La France comme l’Allemagne sont sur le point de prendre des décisions qui auront un impact majeur sur notre avenir énergétique : la Programmation pluriannuelle de l’énergie (PPE) qui définit la feuille de route de la transition énergétique en France et la date de sortie du charbon qui doit être fixée par la commission charbon en Allemagne.
Ces deux décisions, française et allemande, sont très attendues au moment où nous sommes en train de bâtir l’Europe de l’énergie. Ce grand chantier doit permettre à la fois d’assurer notre sécurité énergétique, mais aussi d’accélérer la transition vers un système énergétique plus propre et résilient et la réduction des émissions de gaz à effet de serre.
Pourtant, la première pierre de cette Europe de l’énergie est fragilisée par la défiance croissante entre les gouvernements français et allemand sur leurs politiques énergétiques.
La peur de devoir consommer de l’électricité produite par des centrales à charbon allemandes fait hésiter la France à enclencher la diminution de son parc nucléaire. A l’inverse, l’Allemagne craint qu’en actant la sortie rapide du charbon, elle soit contrainte d’importer de l’électricité issue des centrales nucléaires françaises, alors même que le pays a tourné le dos à cette énergie, la jugeant trop risquée après la catastrophe de Fukushima.
Le manque de coordination entre la France et l’Allemagne aboutit à une situation du tous perdants. La France est en passe de largement rater ses objectifs de transition énergétique sur les renouvelables et sur la réduction de sa consommation d’énergie. Quant à l’Allemagne, elle est très en retard sur la réduction de ses émissions de gaz à effet de serre.
Ne laissons pas le doute s’installer dans le couple franco-allemand. Ce doute serait destructeur pour la construction d’une Europe souveraine sur l’énergie et pleinement engagée dans la lutte contre le dérèglement climatique.
Français et Allemands doivent faire un pas l’un vers l’autre. Le président de la République et la chancelière allemande ont l’occasion de construire un new deal gagnant-gagnant sur la transition énergétique d’ici la fin de l’année.
Pour cela, ils doivent combiner la Programmation pluriannuelle de l’énergie et les plans de sortie du charbon pour enfin aligner leurs trajectoires énergétiques.
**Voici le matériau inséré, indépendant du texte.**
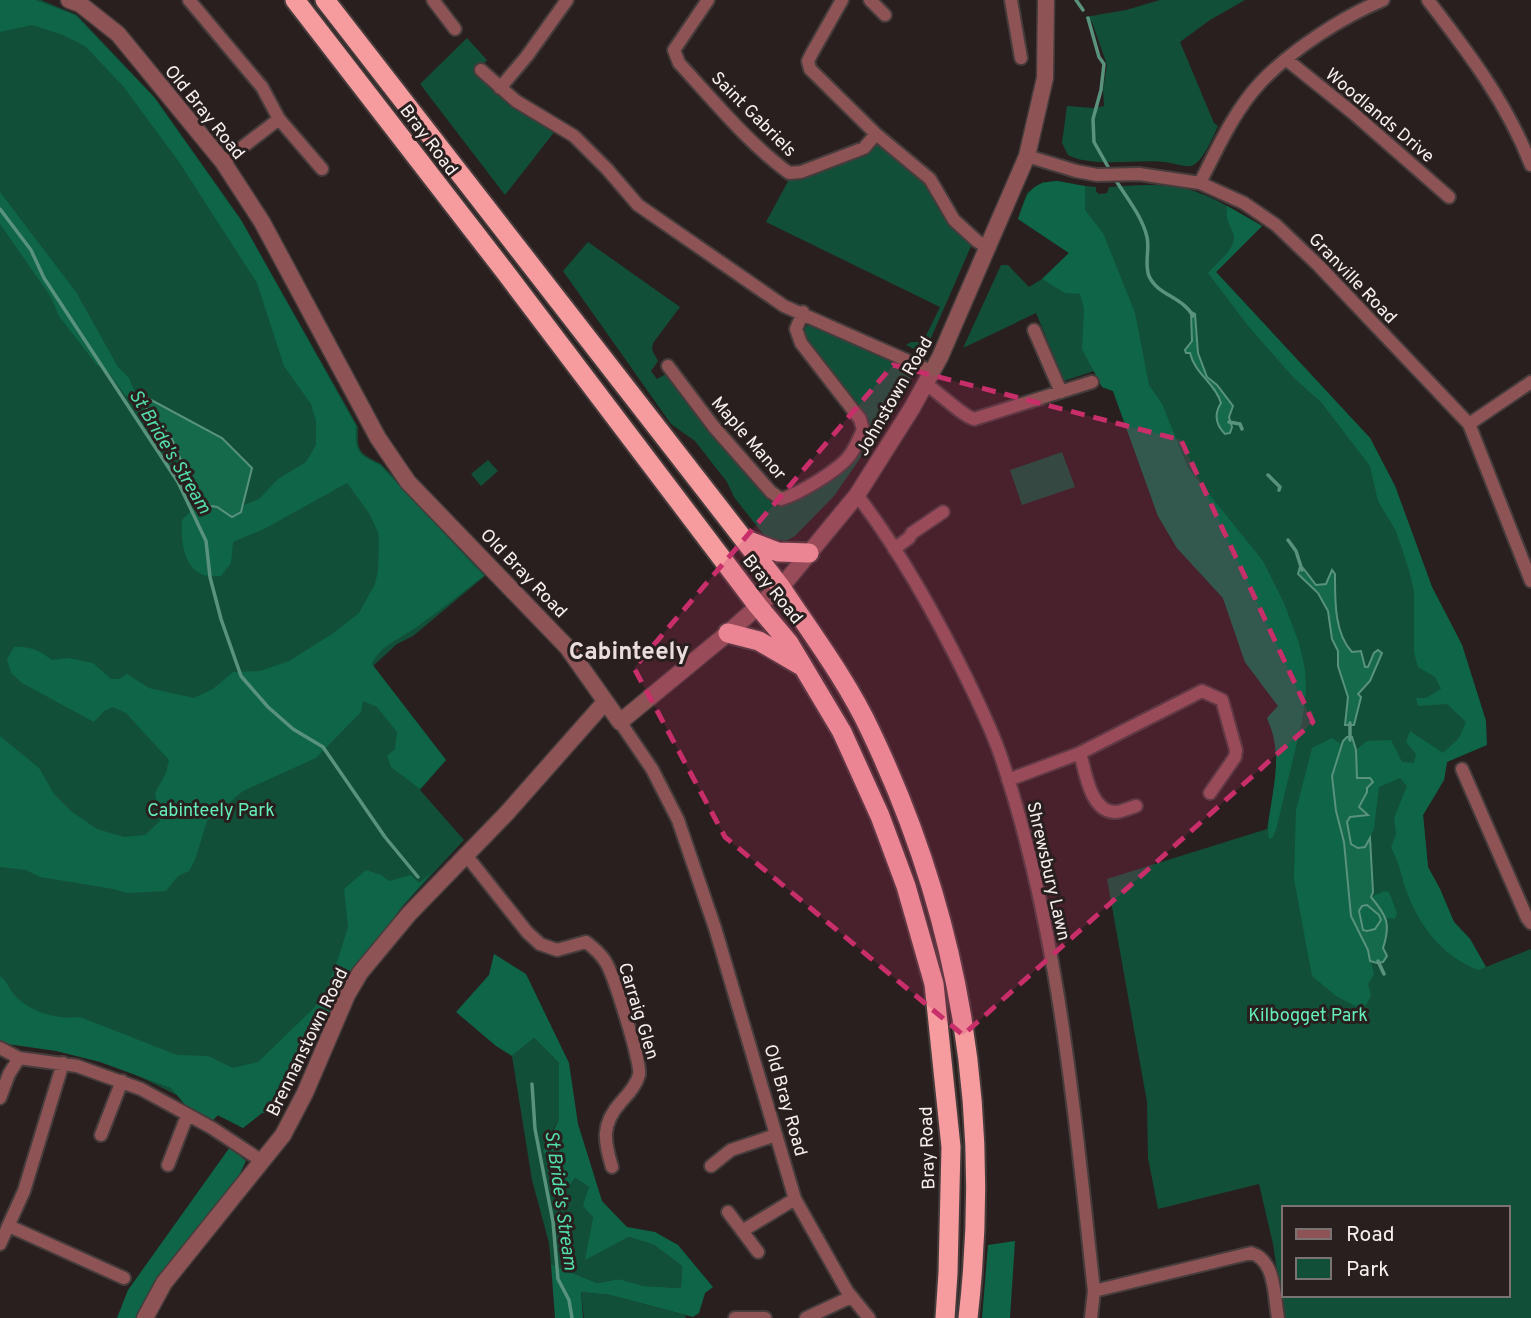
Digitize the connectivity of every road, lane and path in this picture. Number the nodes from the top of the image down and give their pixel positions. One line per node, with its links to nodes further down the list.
1 (190, 0): 20 (street)
2 (295, 0): 46 (highway, Bray Road)
3 (324, 0): 39 (highway, Bray Road)
4 (433, 0): 15 (street)
5 (567, 0): 19 (street)
6 (708, 0): 21 (street, Saint Gabriels)
7 (842, 0): 21 (street)
8 (870, 0): 14 (street)
9 (1011, 0): 16 (street)
10 (1046, 0): 22 (street, Johnstown Road)
11 (1383, 0): 17 (street)
12 (1428, 0): 24 (street)
13 (77, 1): 23 (street, Old Bray Road)
14 (885, 15)
15 (455, 29)
16 (1021, 58)
17 (1287, 60): 26 (street); 27 (street, Woodlands Drive)
18 (481, 70): 19 (street)
19 (500, 88): 29 (street)
20 (279, 119): 23 (street); 25 (street)
21 (876, 134): 28 (street)
22 (1027, 156): 26 (street, Granville Road); 28 (street, Johnstown Road)
23 (223, 162): 49 (street, Old Bray Road)
24 (1531, 165)
25 (321, 169)
26 (1200, 183): 36 (street, Granville Road)
27 (1449, 197)
28 (989, 248): 32 (street, Johnstown Road)
29 (803, 312): 31 (street, Maple Manor); 32 (street)
30 (1034, 330): 35 (street)
31 (668, 366)
32 (929, 378): 35 (street); 37 (street, Johnstown Road)
33 (1092, 382): 35 (street)
34 (1531, 382): 36 (street)
35 (1060, 392)
36 (1469, 424): 41 (street, Granville Road)
37 (858, 495): 42 (street, Shrewsbury Lawn); 43 (street, Johnstown Road)
38 (943, 512): 42 (street)
39 (743, 538): 43 (highway); 45 (highway, Bray Road)
40 (1531, 540): 41 (street)
41 (1517, 545): 44 (street, Granville Road)
42 (894, 549): 53 (street, Shrewsbury Lawn)
43 (809, 553): 45 (street, Johnstown Road)
44 (1531, 582)
45 (780, 586): 46 (street, Johnstown Road); 85 (highway, Bray Road)
46 (758, 606): 47 (street, Johnstown Road); 48 (highway, Bray Road)
47 (728, 633): 48 (highway); 50 (street, Johnstown Road)
48 (804, 668): 84 (highway, Bray Road)
49 (605, 702): 50 (street, Old Bray Road); 56 (street, Brennanstown Road)
50 (620, 722): 65 (street, Old Bray Road)
51 (1080, 753): 53 (street); 54 (street); 55 (street)
52 (1462, 769): 57 (street)
53 (1009, 780): 77 (street, Shrewsbury Lawn)
54 (1210, 793)
55 (1136, 806)
56 (466, 855): 66 (street, Brennanstown Road); 69 (street, Carraig Glen)
57 (1531, 923)
58 (0, 1048): 59 (street)
59 (19, 1058): 60 (street); 62 (street)
60 (63, 1063): 61 (street); 72 (street)
61 (122, 1081): 63 (street); 64 (street)
62 (0, 1098)
63 (187, 1116): 66 (street); 67 (street)
64 (101, 1135)
65 (776, 1135): 68 (street); 70 (street, Old Bray Road)
66 (262, 1161): 79 (street, Brennanstown Road)
67 (168, 1165)
68 (711, 1166)
69 (612, 1167)
70 (795, 1199): 73 (street); 78 (street, Old Bray Road)
71 (728, 1212): 73 (street)
72 (7, 1219): 74 (street); 76 (street)
73 (742, 1231): 75 (street)
74 (0, 1244)
75 (758, 1252)
76 (124, 1278)
77 (1094, 1291): 86 (street, Shrewsbury Lawn); 87 (street)
78 (851, 1297): 82 (street); 83 (street, Old Bray Road)
79 (145, 1318)
80 (735, 1318): 81 (street)
81 (765, 1318)
82 (806, 1318)
83 (869, 1318)
84 (945, 1318)
85 (968, 1318)
86 (1091, 1318)
87 (1278, 1318)

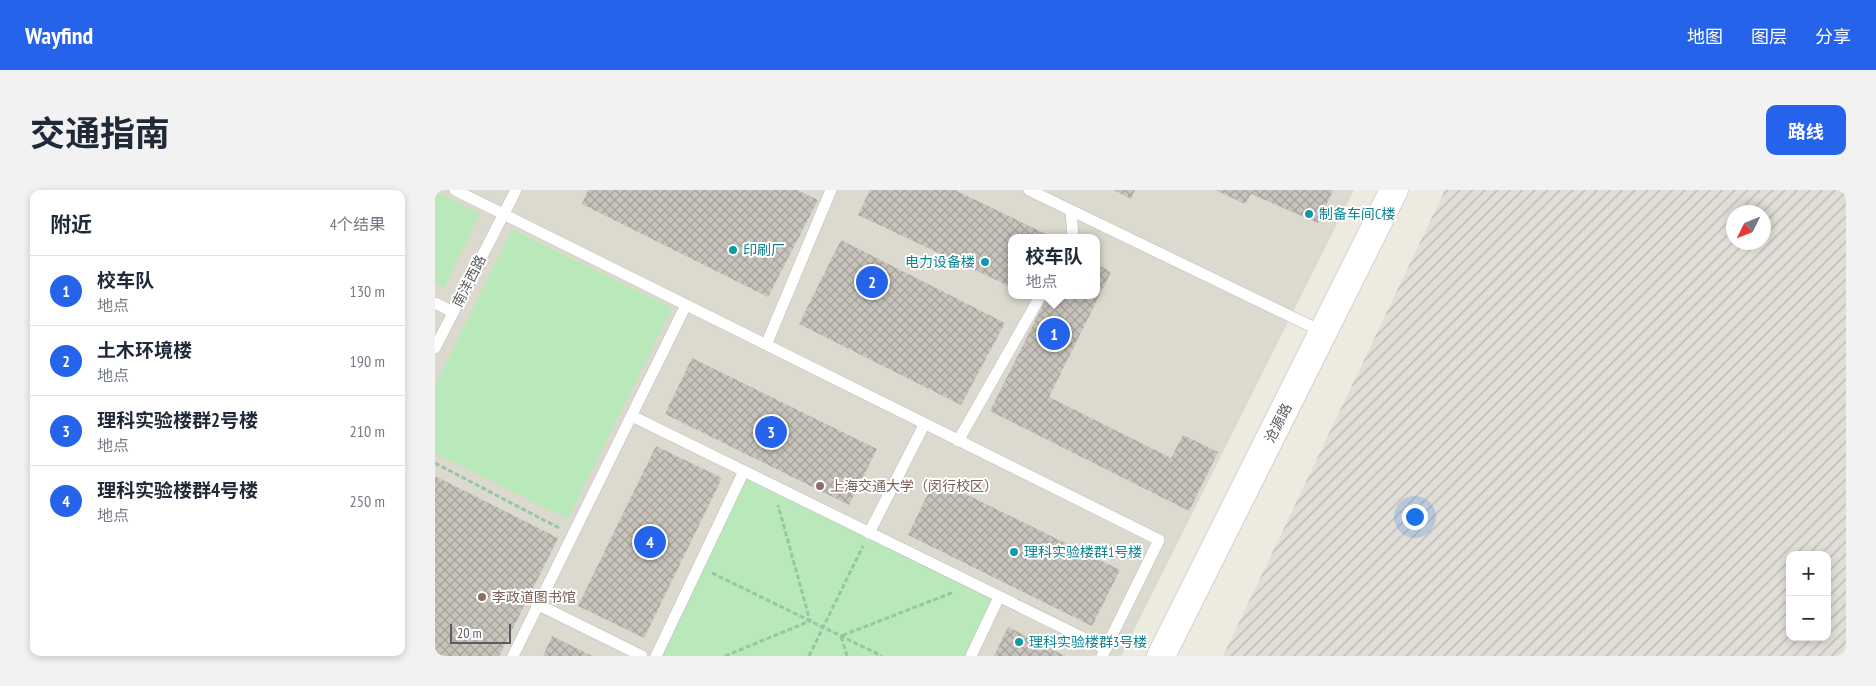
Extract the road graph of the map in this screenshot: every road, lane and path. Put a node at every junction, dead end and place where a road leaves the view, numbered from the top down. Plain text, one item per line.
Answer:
1 (455, 190) edge
2 (516, 190) edge
3 (831, 190) edge
4 (1029, 190) edge
5 (1394, 190) edge
6 (1071, 211) junction
7 (503, 214) junction
8 (1073, 234) edge
9 (1039, 299) edge
10 (435, 303) edge
11 (686, 305) junction
12 (453, 312) junction
13 (1323, 332) junction
14 (766, 345) junction
15 (435, 348) edge
16 (631, 416) junction
17 (924, 425) junction
18 (958, 441) junction
19 (435, 464) edge
20 (744, 471) junction
21 (773, 485) junction
22 (869, 532) junction
23 (573, 535) junction
24 (699, 566) junction
25 (973, 584) junction
26 (999, 596) junction
27 (539, 605) junction
28 (810, 620) junction
29 (823, 627) junction
30 (841, 636) junction
31 (1104, 652) edge
32 (513, 656) edge
33 (642, 656) edge
34 (656, 656) edge
35 (725, 656) edge
36 (809, 656) edge
37 (847, 656) edge
38 (883, 656) edge
39 (971, 656) edge
40 (1161, 656) edge

1 - 7 lane
2 - 7 lane, 南洋西路
3 - 14 lane
4 - 6 lane
5 - 13 street, 沧源路
6 - 8 lane
6 - 13 lane
7 - 11 lane
7 - 12 lane, 南洋西路
9 - 18 lane
10 - 12 lane
11 - 14 lane
11 - 16 lane
12 - 15 lane, 南洋西路
13 - 40 street, 沧源路
14 - 17 lane
16 - 20 lane
16 - 23 lane
17 - 18 lane
17 - 22 lane
18 - 31 lane
19 - 23 path
20 - 21 lane
20 - 24 lane
21 - 22 lane
21 - 28 path
22 - 25 lane
22 - 29 path
23 - 27 lane
24 - 28 path
24 - 34 lane
25 - 26 lane
25 - 30 path
26 - 31 lane
26 - 39 lane
27 - 32 lane
27 - 33 lane
28 - 29 path
28 - 35 path
29 - 30 path
29 - 36 path
30 - 37 path
30 - 38 path

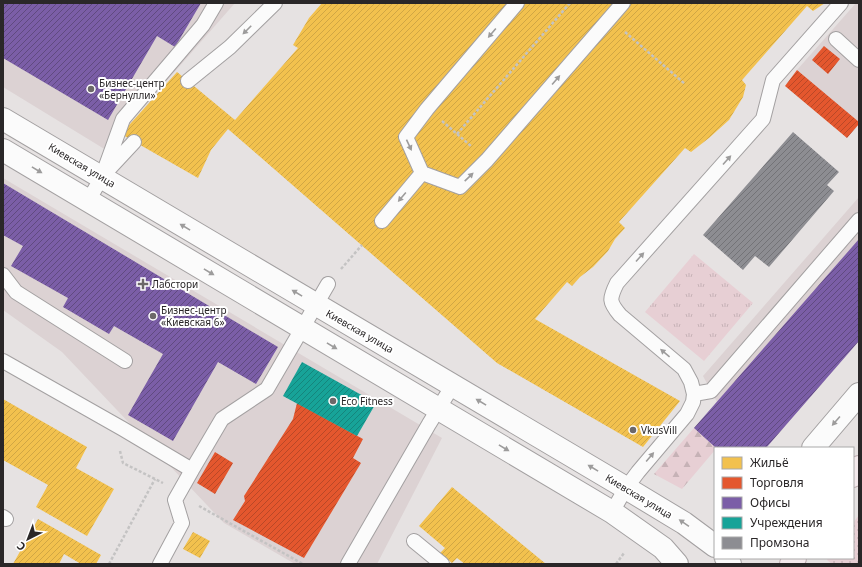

Une Programmation pluriannuelle de l’énergie qui acterait une trajectoire claire de fermeture d’un nombre significatif de réacteurs nucléaires d’ici à 2028 afin d’atteindre au plus tôt les 50 % de nucléaire dans le mix électrique lèverait la défiance de la société civile allemande, de son gouvernement et des acteurs économiques vis-à-vis de la politique énergétique française. De son côté, le gouvernement allemand pourra prendre sereinement la décision de sortir du charbon, sans risquer d’importer de l’électricité nucléaire.
Au fur et à mesure que cette coordination prendra de l’ampleur et que la confiance sera retrouvée, nous pourrons aller plus loin dans les objectifs de réduction du nucléaire en France tout en fermant plus vite les centrales à charbon en Allemagne.
Ce new deal énergétique entre Emmanuel Macron et Angela Merkel peut être l’acte fondateur de l’Union de l’énergie dont l’Europe a tant besoin pour accélérer la lutte contre le dérèglement climatique. Cette décision politique d’avancer ensemble sur la transition énergétique à six mois des élections européennes montrerait que l’Europe n’est plus coincée dans un statu quo dangereux pour le climat et notre sécurité énergétique, mais qu’elle agit concrètement pour notre bien commun.
Monsieur le président de la République, Madame la chancelière allemande, osons ensemble porter ce new deal de l’énergie en Europe.